Delivery workers are stopped at a checkpoint in Nha Be District of Ho Chi Minh City. Photo: Tu Trung / Tuoi Tre

Delivery workers are stopped at a checkpoint in Nha Be District, Ho Chi Minh City. Photo: Tu Trung / Tuoi Tre

“Without paperwork and identification, we are on tenterhooks every time we fulfill an order,” said Tam, another delivery driver.

“In the past, cross-district orders made up 80-90 percent of our commissions.

“The area limit and night-time travel restrictions have greatly affected our income.”

In theory, delivery workers can travel cross-district when they convey essential items to lockdown areas and quarantine centers.

In reality, many have reported being pulled over and penalized by officials at COVID-19 checkpoints for leaving their respective district, delivering non-essential items, or not wearing identification accessories for delivery workers, even when their duties are legally justified.

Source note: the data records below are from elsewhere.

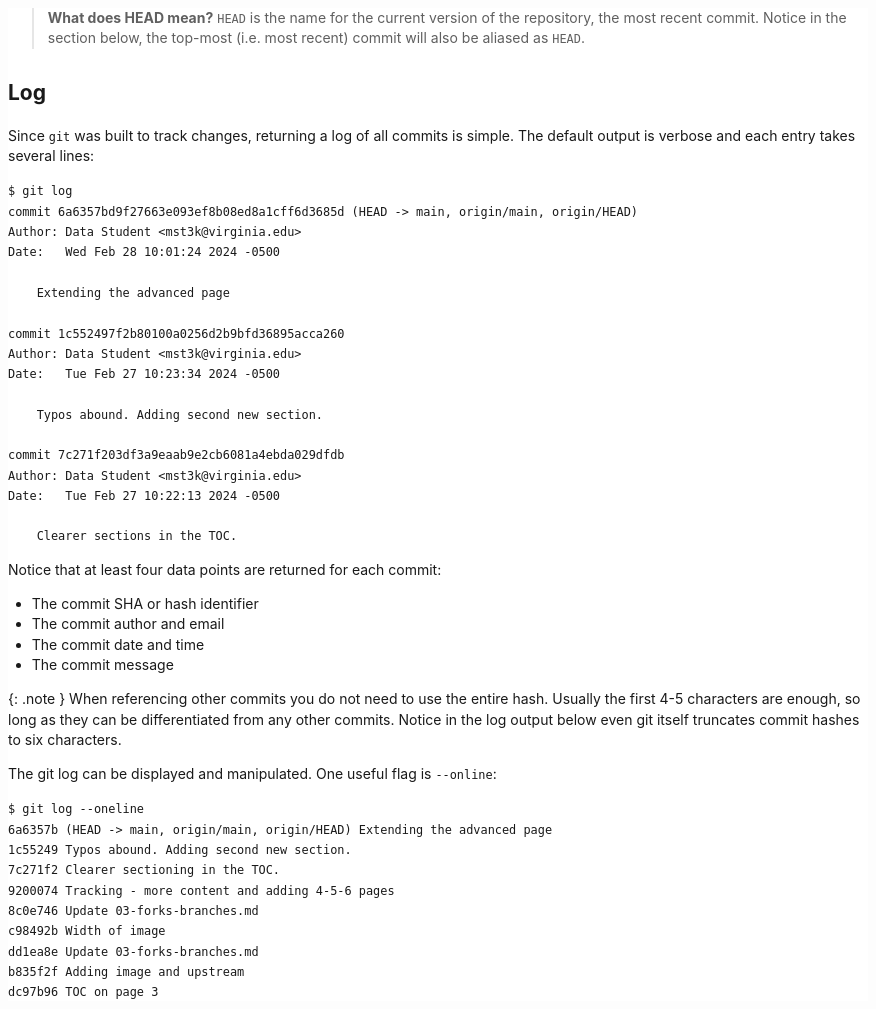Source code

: > **What does HEAD mean?** `HEAD` is the name for the current version of the repository, the most recent commit. Notice in the section below, the top-most (i.e. most recent) commit will also be aliased as `HEAD`.

## Log

Since `git` was built to track changes, returning a log of all commits is simple. The default output is verbose and each entry takes several lines:

```
$ git log
commit 6a6357bd9f27663e093ef8b08ed8a1cff6d3685d (HEAD -> main, origin/main, origin/HEAD)
Author: Data Student <mst3k@virginia.edu>
Date:   Wed Feb 28 10:01:24 2024 -0500

    Extending the advanced page

commit 1c552497f2b80100a0256d2b9bfd36895acca260
Author: Data Student <mst3k@virginia.edu>
Date:   Tue Feb 27 10:23:34 2024 -0500

    Typos abound. Adding second new section.

commit 7c271f203df3a9eaab9e2cb6081a4ebda029dfdb
Author: Data Student <mst3k@virginia.edu>
Date:   Tue Feb 27 10:22:13 2024 -0500

    Clearer sections in the TOC.
```

Notice that at least four data points are returned for each commit:

- The commit SHA or hash identifier
- The commit author and email
- The commit date and time
- The commit message


{: .note }
When referencing other commits you do not need to use the entire hash. Usually the first 4-5 characters are enough, so long as they can be differentiated from any other commits. Notice in the log output below even git itself truncates commit hashes to six characters.

The git log can be displayed and manipulated. One useful flag is `--online`:
```
$ git log --oneline
6a6357b (HEAD -> main, origin/main, origin/HEAD) Extending the advanced page
1c55249 Typos abound. Adding second new section.
7c271f2 Clearer sectioning in the TOC.
9200074 Tracking - more content and adding 4-5-6 pages
8c0e746 Update 03-forks-branches.md
c98492b Width of image
dd1ea8e Update 03-forks-branches.md
b835f2f Adding image and upstream
dc97b96 TOC on page 3
```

In order to fulfill an order, they now have to figure out ways to dodge checkpoints, going winding routes to reach the destination.

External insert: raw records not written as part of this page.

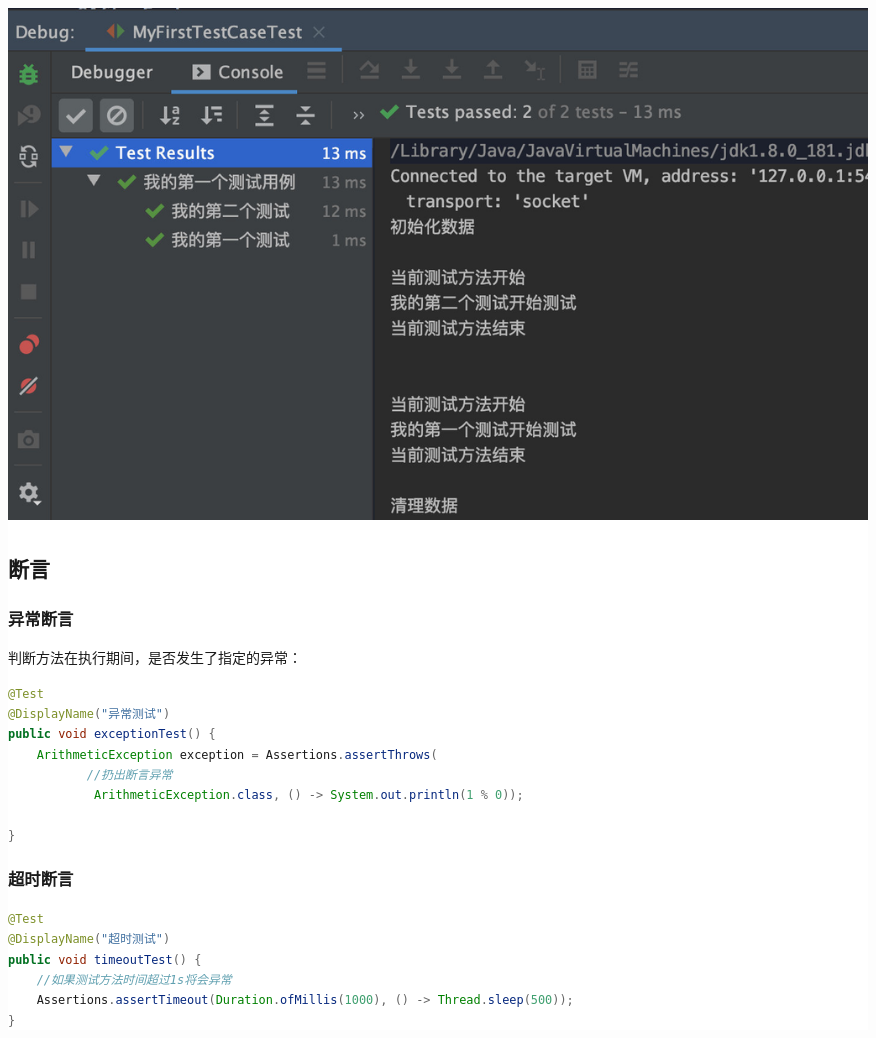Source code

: ![img](images/664672-20190917194126160-466067178.jpg)



## 断言

### 异常断言

判断方法在执行期间，是否发生了指定的异常：

```java
@Test
@DisplayName("异常测试")
public void exceptionTest() {
    ArithmeticException exception = Assertions.assertThrows(
           //扔出断言异常
            ArithmeticException.class, () -> System.out.println(1 % 0));

}
```

### 超时断言

```java
@Test
@DisplayName("超时测试")
public void timeoutTest() {
    //如果测试方法时间超过1s将会异常
    Assertions.assertTimeout(Duration.ofMillis(1000), () -> Thread.sleep(500));
}
```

“As checkpoints make it harder to convey orders, not to mention risks of financial penalty and virus transmission, many have dropped out of the job,” said Minh, a delivery worker. 

“The monitoring of epidemic safety guidelines among delivery workers are necessary, but an all-inclusive definition of essential items is also needed, as it is standing in the way of delivery operations,” said Nguyen Ngoc Dung, deputy chairman of the Vietnam E-Commerce Association (VECOM).

According to Dung, VECOM fully supports the city’s decision to tighten control on delivery workers, including the issuance of a special ID for all active workers, but limiting a person’s travel area to their respective home district is unreasonable, as it disrupts the supply chain and impedes circulation of goods.

“We suggest that the city utilize a QR code-based system or an ID card system to manage delivery workers,” he said.

As city authorities have introduced a 6:00 pm – 6:00 am travel restriction to combat the spread of COVID-19, Dung also proposed that delivery workers wear special reflective outfits to signify their essential working status as they work during the restrictive hours.

Inflated delivery fees

Seeing the delivery worker shortage, digital solutions like Grab, Gojek, and Ahamove are scrambling to complete QR code identification and delivery worker profile registration for their remaining drivers.

Approved drivers will receive a confirmation message from the Ministry of Industry and Trade, and will be allowed to operate in a specific area. 

Discussing with Tuoi Tre (Youth) newspaper, the apps’ representative confirmed that they had to hike up the fares in order to incentivize their driver partners to stay with the job and refrain from canceling orders.

According to Phan Tuong Bach, chief operating officer at Ahamove, the current fee surge does not seem to be sufficient, as the app has not found enough drivers to fulfill customers’ demand.

“Many delivery workers want to stay at home as they will have to face risks of COVID-19 transmission and penalties at checkpoints,” he expounded.

“Residents of Ho Chi Minh City are placing around 100,000 delivery orders per day, but there are not enough drivers.”

Responding to the dearth of delivery workers, mobile application Grab has limited their delivery services within each district’s border, which is anticipated by the firm as a solution to cool down the fare raise.

Meanwhile, Grab’s competitor Gojek has promised not to raise delivery fees during social distancing, even when demand is rising up to six times and manpower is in short supply.